By: The Fox 5366 2014-08-22 10:16
When's the last time you've seen a 'quality' Facebook status, written in full sentences with real punctuation? Cancel that ... when's the last time you've even seen ANY Facebook status?
I realise that there's an inherent contradiction we often overlook with cellphones, tablets and laptops (already seeming like dinosaurs) - we're more connected than we've ever been before, but we're less incentivised to say anything.
When Facebook was first launched, everybody discovered it on their PCs, and typed witty customised 'pokes' with their keyboards. With most people now accessing Facebook and other social media apps on their phones, the tables have completely turned. It's so much harder to participate than consume - pecking away at touchscreens - that real engagement has disappeared.

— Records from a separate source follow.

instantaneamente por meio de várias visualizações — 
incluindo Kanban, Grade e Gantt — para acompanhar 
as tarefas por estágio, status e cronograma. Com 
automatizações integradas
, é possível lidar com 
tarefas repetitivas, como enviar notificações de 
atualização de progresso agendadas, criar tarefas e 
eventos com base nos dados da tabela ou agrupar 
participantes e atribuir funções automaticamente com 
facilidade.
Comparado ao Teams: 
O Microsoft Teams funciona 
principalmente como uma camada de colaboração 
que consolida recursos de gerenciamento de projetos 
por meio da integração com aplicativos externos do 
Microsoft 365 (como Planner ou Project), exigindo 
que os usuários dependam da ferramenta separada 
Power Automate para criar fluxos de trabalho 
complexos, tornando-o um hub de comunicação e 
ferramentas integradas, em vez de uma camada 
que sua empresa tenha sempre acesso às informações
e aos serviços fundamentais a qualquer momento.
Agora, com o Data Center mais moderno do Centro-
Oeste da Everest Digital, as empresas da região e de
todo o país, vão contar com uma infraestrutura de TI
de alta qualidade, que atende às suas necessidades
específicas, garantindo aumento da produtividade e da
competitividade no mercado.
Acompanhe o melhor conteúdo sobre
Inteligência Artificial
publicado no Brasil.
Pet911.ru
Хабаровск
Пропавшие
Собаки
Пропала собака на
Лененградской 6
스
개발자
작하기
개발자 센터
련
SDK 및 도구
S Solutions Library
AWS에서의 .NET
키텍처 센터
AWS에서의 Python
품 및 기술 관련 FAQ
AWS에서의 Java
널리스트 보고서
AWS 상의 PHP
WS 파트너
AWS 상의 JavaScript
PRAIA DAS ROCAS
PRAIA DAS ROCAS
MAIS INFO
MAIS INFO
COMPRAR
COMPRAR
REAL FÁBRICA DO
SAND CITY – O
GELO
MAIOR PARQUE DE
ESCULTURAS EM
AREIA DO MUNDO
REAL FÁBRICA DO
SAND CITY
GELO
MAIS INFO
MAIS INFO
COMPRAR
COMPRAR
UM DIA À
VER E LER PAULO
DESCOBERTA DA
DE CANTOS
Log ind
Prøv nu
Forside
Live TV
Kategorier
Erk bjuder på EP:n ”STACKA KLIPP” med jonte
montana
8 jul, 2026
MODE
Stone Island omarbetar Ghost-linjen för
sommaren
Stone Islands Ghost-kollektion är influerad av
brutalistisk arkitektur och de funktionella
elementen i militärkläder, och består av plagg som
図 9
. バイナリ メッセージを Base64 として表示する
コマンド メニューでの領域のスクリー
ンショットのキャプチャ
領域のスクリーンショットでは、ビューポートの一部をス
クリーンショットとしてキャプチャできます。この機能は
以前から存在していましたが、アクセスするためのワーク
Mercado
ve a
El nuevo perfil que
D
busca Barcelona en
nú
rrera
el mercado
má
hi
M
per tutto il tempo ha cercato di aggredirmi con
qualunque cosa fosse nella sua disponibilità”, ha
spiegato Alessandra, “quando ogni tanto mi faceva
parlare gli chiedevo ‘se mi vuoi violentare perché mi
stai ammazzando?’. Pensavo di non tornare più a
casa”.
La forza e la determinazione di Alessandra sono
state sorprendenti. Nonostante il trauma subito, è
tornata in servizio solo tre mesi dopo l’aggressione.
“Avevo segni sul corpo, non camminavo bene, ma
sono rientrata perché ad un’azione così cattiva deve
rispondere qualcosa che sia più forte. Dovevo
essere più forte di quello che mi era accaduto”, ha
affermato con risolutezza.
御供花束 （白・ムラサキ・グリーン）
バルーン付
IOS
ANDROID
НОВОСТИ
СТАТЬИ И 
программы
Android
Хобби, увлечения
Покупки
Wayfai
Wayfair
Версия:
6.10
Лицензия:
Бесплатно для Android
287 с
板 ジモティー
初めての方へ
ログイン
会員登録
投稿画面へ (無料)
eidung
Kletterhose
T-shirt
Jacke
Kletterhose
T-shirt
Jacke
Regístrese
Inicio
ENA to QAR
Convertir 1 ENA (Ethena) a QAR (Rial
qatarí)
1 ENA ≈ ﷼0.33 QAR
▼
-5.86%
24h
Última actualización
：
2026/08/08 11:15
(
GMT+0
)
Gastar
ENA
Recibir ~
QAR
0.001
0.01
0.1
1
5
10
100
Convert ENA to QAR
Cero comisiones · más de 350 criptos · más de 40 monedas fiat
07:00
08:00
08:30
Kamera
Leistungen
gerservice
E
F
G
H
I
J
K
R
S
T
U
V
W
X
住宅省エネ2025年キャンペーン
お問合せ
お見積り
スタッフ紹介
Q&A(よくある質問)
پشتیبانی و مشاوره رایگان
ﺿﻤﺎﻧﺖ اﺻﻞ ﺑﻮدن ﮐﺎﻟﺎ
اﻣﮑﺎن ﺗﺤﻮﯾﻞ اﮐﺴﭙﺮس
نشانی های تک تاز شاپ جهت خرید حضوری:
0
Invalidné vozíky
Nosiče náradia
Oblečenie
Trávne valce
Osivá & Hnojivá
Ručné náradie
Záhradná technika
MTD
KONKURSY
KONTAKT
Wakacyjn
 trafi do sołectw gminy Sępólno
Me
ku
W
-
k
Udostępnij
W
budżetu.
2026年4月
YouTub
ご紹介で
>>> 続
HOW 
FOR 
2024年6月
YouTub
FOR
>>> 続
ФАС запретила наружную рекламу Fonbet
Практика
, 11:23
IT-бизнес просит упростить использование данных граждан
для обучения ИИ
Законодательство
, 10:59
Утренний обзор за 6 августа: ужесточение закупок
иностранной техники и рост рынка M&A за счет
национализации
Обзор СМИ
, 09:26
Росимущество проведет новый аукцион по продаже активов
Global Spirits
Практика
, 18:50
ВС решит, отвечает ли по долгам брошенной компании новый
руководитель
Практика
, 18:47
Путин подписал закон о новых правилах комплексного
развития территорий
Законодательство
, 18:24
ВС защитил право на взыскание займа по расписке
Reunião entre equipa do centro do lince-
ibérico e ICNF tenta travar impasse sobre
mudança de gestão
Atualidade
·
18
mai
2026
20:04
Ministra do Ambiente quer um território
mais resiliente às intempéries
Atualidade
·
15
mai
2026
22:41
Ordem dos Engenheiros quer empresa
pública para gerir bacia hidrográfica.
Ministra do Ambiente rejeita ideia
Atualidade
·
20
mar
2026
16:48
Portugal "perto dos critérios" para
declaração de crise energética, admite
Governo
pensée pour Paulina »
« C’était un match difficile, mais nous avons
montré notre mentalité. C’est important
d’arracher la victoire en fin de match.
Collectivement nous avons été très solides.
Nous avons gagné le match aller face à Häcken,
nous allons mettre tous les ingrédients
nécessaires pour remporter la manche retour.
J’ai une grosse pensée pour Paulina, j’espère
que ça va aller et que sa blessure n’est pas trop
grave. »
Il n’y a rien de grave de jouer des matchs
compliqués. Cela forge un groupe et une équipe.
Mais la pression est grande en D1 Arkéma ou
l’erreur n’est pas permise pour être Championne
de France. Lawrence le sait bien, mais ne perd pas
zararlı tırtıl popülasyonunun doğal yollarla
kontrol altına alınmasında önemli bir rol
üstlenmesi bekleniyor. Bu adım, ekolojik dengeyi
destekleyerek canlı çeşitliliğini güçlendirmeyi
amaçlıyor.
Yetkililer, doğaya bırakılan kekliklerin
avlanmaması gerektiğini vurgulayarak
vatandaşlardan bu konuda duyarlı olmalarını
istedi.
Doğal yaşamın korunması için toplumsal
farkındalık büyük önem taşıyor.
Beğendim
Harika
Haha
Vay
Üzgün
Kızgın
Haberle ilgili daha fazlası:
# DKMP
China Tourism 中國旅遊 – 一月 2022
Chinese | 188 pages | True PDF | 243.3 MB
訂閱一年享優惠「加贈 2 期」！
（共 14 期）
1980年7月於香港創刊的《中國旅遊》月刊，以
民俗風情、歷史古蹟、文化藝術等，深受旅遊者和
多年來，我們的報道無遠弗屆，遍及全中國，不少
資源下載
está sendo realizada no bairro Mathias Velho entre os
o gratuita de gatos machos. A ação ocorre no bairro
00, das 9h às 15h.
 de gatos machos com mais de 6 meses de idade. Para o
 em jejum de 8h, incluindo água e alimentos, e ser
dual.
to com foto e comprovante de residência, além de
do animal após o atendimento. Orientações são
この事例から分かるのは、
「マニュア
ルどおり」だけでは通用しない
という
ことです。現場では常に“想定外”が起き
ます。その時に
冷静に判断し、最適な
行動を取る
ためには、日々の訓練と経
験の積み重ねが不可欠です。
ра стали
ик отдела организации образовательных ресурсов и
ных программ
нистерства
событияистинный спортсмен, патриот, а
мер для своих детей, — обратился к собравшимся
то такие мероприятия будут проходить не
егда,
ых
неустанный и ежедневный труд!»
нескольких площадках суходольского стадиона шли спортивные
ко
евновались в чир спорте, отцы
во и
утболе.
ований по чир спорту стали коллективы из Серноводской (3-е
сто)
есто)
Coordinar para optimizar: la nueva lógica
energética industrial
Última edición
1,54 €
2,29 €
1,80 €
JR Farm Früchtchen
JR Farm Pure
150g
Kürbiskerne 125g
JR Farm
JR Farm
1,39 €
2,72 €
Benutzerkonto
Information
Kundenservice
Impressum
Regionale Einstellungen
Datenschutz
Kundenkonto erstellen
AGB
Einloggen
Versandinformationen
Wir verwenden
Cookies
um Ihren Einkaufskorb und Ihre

So what has risen to the top? The most vocal 'love-me-daddy'-type personalities who embrace any soapbox they can;'shareable' content which you can use to substitute original thought on your part; photographs with two-word captions and (of course) corporate-sponsored click-bait.
Of course I'm just writing this because it's the decline most visible to me - my mother still insists on writing me letters (by hand) from time to time. It still means something when somebody cares enough about you to sit down and cover a full page in thoughts for only you to read, compared to clicking 'like' underneath a cat photo you clicked 'share' on.
So where's Google Glass - as ridiculously overpriced as it is - and other similar devices going to take this trend? Can it possibly get even worse, where we'll end up in a future where all our brains are networked directly by 100 Mbps fiber, and nobody's saying anything?
While the engineers were developing means of communicating, it seems the psychologists weren't involved in the development teams. We've collectively been led down a highly-connected path which has eroded our communication rather than enriching it ... and we're blaming our devices, rather than ourselves, when we're not entertained.
Who knew? Rampant consumerism isn't good for society, because people inherently want what's unhealthy for them.